Keza Davanın sadece asıl işverene veya son alt işveren yerine başka bir işverene karşı açılması halinde ise, husumetten yanılmaya göre durum değerlendirilmelidir. Asıl işveren alt işveren ilişkisinin muvazaalı olmadığı, kısaca asıl-alt işveren ilişkisi bulunduğu iddia edildiğinde, husumetin tevcihinde hata kabul edilerek, alt işverene dava dilekçesi tebliğ edilerek, davalı taraf olarak davaya kabul edilmelidir.
Somut uyuşmazlıkta, mahkemece yazılı fesih olmadığı için davanın kabulüne karar verilmiş ise de davacının hangi işveren nezdinde işe iadesine karar verildiğinin gösterilmemesi hatalı olmuştur. Ayrıca davalı Üniversite, davalılardan ... şirketi ile bir ihale sözleşmesi imzalamadığını savunmuş, davalı ... şirketi de bu savunmayı doğrular şekilde davaya cevap vermiştir. Davalı Peltem şirketi ile davalı Üniversite arasında hizmet alım sözleşmesinin başlangıç tarihi ise 15/01/2014 tarihidir. Dosya arasında bulunan davacıya ait işe giriş ve işten çıkış belgelerine göre davacının, davalı şirketler ... ve Peltem"de herhangi bir çalışması yoktur. Davacının işe giriş ve çıkış bildirgeleri dava dışı ...isimli firma tarafından yapılmış, 15/01/2014 tarihinde bu firma tarafından davacının işten çıkışı yapılmş, 16/01/2014 tarihinde yine aynı firma tarafından işyeri adresi olarak bu firmanın adresi gösterilerek davacı işçinin işe girişi yapılmıştır.

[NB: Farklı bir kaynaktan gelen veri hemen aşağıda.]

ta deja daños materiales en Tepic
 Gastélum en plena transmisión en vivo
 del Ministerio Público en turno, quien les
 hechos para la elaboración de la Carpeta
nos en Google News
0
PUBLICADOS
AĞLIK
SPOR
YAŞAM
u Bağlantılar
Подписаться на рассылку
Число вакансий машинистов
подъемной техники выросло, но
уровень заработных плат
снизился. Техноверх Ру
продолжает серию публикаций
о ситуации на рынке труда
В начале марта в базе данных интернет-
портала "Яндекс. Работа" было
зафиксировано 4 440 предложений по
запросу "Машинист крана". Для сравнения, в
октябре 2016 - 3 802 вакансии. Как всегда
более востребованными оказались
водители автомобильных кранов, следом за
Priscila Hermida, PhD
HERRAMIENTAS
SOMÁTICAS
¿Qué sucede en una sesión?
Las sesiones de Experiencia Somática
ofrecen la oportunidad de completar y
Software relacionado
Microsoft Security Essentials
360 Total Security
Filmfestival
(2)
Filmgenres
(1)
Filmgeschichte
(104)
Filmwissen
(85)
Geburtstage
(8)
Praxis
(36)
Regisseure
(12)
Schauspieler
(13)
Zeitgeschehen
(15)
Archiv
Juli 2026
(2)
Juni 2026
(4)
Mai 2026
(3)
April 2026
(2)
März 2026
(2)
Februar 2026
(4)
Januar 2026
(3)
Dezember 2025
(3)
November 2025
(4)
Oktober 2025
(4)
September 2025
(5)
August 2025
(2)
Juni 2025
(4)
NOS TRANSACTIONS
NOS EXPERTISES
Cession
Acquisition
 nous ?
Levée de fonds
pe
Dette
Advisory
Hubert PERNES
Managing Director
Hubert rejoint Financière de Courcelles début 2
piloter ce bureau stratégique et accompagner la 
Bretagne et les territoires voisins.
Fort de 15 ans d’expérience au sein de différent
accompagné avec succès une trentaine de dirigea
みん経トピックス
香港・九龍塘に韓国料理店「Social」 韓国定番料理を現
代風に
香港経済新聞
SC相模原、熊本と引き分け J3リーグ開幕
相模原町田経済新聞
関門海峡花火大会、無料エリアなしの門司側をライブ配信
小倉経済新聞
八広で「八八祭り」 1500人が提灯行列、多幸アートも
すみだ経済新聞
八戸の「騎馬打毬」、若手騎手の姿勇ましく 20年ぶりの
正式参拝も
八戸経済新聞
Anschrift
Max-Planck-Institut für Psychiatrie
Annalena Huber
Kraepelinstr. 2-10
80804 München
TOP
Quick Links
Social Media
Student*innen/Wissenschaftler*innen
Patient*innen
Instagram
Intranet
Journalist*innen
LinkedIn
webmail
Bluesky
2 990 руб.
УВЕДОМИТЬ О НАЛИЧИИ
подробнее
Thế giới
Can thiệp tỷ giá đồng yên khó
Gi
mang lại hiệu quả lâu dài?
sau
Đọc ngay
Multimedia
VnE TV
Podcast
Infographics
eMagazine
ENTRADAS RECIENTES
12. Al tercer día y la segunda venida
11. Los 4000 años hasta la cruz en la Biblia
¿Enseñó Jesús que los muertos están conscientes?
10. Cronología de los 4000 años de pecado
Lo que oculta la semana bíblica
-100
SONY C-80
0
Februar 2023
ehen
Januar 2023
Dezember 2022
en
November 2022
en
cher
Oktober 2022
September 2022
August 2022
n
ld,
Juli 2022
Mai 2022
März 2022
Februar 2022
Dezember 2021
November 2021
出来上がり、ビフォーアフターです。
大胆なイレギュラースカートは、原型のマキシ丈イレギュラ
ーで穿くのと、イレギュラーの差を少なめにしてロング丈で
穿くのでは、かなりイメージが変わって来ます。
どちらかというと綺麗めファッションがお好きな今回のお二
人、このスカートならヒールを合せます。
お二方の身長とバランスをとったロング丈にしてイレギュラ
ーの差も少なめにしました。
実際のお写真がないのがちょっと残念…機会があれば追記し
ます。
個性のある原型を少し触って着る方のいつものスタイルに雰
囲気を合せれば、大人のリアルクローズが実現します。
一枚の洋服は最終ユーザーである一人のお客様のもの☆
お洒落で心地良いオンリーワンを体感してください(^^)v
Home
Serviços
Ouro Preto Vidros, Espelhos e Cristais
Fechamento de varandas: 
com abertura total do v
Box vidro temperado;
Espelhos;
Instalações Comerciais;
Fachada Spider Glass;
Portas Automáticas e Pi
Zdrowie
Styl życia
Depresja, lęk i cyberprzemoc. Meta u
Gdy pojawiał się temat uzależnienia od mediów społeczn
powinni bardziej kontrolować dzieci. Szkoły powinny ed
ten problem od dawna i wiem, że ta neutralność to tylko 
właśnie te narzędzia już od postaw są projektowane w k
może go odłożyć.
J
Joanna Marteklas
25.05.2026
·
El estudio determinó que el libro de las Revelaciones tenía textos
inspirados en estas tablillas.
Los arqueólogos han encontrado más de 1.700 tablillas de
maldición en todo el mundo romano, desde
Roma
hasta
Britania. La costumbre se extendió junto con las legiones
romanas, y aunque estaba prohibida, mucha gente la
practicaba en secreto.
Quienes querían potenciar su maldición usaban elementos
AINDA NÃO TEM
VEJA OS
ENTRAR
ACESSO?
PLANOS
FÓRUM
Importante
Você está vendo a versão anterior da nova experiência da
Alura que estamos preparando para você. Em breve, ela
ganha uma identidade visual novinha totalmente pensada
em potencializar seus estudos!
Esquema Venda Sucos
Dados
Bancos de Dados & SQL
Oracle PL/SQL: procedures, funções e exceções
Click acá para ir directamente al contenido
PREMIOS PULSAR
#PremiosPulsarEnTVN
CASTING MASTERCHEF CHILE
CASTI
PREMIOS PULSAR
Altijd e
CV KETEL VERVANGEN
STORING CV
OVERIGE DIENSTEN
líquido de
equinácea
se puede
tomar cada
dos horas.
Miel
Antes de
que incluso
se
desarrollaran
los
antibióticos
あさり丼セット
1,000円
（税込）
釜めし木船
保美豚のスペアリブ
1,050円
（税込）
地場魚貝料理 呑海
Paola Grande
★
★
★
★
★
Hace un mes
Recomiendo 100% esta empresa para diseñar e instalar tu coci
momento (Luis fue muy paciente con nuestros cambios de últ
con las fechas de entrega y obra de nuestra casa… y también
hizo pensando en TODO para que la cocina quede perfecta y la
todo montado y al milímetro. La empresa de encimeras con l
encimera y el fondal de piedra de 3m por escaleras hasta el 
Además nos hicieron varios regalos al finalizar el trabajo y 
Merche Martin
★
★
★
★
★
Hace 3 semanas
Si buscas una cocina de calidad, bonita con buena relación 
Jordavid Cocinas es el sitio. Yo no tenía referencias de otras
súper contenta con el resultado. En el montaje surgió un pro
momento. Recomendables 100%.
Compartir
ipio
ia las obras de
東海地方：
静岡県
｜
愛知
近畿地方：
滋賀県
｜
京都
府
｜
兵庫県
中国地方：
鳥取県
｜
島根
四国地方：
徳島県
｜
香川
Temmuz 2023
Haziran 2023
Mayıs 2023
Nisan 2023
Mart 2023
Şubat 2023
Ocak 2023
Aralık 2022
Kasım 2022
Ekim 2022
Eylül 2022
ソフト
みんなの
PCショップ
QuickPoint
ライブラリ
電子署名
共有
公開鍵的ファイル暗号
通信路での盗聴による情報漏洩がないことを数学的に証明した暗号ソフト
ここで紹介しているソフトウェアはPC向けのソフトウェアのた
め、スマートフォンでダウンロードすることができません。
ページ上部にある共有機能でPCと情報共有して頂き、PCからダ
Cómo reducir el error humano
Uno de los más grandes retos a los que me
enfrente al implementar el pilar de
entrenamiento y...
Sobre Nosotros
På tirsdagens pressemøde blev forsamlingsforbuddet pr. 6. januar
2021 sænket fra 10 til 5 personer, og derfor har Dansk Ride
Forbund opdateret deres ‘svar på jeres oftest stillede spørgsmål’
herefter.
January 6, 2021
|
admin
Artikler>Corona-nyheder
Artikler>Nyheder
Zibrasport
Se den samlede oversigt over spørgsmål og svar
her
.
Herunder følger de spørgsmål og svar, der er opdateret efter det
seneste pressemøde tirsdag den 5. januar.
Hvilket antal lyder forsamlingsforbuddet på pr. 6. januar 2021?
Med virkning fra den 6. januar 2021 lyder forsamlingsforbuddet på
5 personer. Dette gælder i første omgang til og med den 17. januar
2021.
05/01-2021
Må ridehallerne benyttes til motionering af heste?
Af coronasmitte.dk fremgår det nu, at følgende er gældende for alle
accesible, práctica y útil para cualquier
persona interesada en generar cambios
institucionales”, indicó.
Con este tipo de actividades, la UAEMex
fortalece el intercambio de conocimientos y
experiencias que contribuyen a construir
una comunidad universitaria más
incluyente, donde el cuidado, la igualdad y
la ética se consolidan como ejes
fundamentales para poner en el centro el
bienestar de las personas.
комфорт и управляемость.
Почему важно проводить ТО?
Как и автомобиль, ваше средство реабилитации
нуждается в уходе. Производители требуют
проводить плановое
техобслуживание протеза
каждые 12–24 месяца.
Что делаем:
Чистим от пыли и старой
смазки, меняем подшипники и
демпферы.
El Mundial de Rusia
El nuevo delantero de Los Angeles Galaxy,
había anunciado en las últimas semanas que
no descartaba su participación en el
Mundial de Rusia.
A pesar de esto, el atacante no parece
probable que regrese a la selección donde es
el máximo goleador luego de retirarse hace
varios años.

Mahkemece davacının iddia ettiği fesih tarihine göre gerçek işvereni tespit edilmeden karar verilmesi ve işe iadenin birden fazla davalı bulunmasına rağmen hangi işveren nezdinde yapıldığının gösterilmemesi hatalı olup bozmayı gerektirmiştir.
SONUÇ:
Temyiz olunan kararın yukarıda yazılı sebepten BOZULMASINA, peşin alınan temyiz harcının istek halinde ilgiliye iadesine 30.03.2016 tarihinde oybirliği ile karar verildi.